▸ **To do**:
1 > Translate this sentence from the forum thread on proving divisibility into French: "Suppose we have natural number $n$ and we wish to show that $d$ divides $n$, without actually dividing."
2 > Carry the forum thread on proving divisibility forward from its final sentence.

Suppose that there is a natural number. One wants to show that the number has particular (natural number) factor, but without dividing the number by the "supposedly" factor.
How does one do this?
Suppose that there is a natural number. One wants to show that the number has particular (natural number) factor, but without dividing the number by the "supposedly" factor.
How does one do this?
It depends on the tools on which you might have. Suppose we have natural number $n$ and we wish to show that $d$ divides $n$, without actually dividing. Then we could do any of the following:
Let the natural number be $n$, let the factor be $d$. If you can find relatively prime integers $p,q$ such that $d=pq$, then you can show $n$ has the factor $d$ by dividing it by $p$ and and dividing it by $q$.

▸ **Stored data entries**:
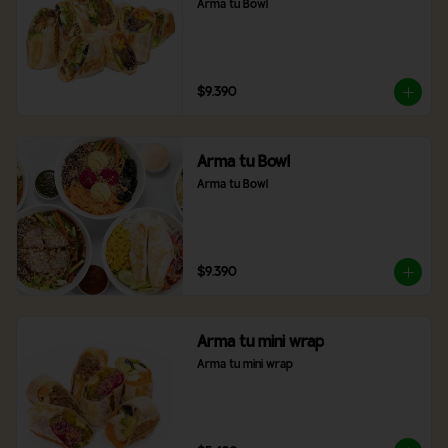
Arma tu Bowl
$9.390
Arma tu Bowl
Arma tu Bowl
$9.390
Arma tu mini wrap
Arma tu mini wrap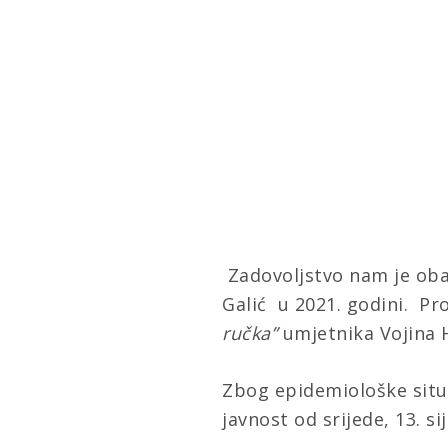
Zadovoljstvo nam je oba
Galić u 2021. godini. 
ručka”
umjetnika Vojina 
Zbog epidemiološke situa
javnost od srijede, 13. si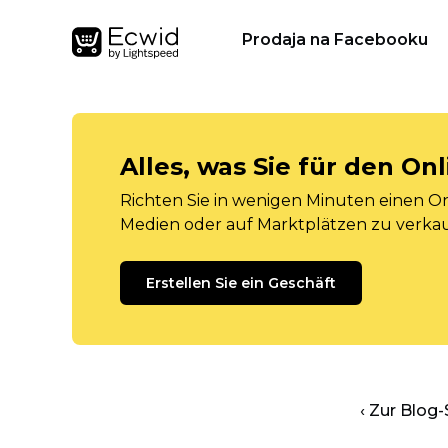
Prodaja na Facebooku
Alles, was Sie für den O
Richten Sie in wenigen Minuten einen Onl
Medien oder auf Marktplätzen zu verka
Erstellen Sie ein Geschäft
‹ Zur Blog-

▸ **Answers for the tasks**:
1 > Supposons que nous ayons un entier naturel $n$ et que nous voulions montrer que $d$ divise $n$, sans effectuer réellement la division.

2 >
More generally, if you have numbers $a_1,\dots,a_r$ whose least common multiple is $d$ then you can test for divisibility by $d$ by testing individually for divisibility by each of the $a_i$.
One may use various Divisibility Tests e.g. casting out nines. Or one may recognize an integer factor as a special case of polynomial factor, e.g. $\rm\:x-y\:$ divides $\rm\:f(x)-f(y)\:$ for $\rm\:f\:$ a polynomial with integer coefficients, which for $\rm\:x=10,\ y = 1\:$ essentially yields casting out nines, and for $\rm\:f = x^k\:$ it yields the well-known fact that $\rm\:m-n\:$ divides $\rm\:m^k - n^k.$
Often number identities are more perceptively viewed as special cases of function or polynomial identities. For example, Aurifeuille, Le Lasseur and Lucas discovered so-called Aurifeuillian factorizations of cyclotomic polynomials $\rm\;\Phi_n(x) = C_n(x)^2 - n\ x\ D_n(x)^2\;$. These play a role in factoring numbers of the form $\rm\; b^n \pm 1\:$, cf. the Cunningham Project. Below are some simple examples of such factorizations (e.g. see below).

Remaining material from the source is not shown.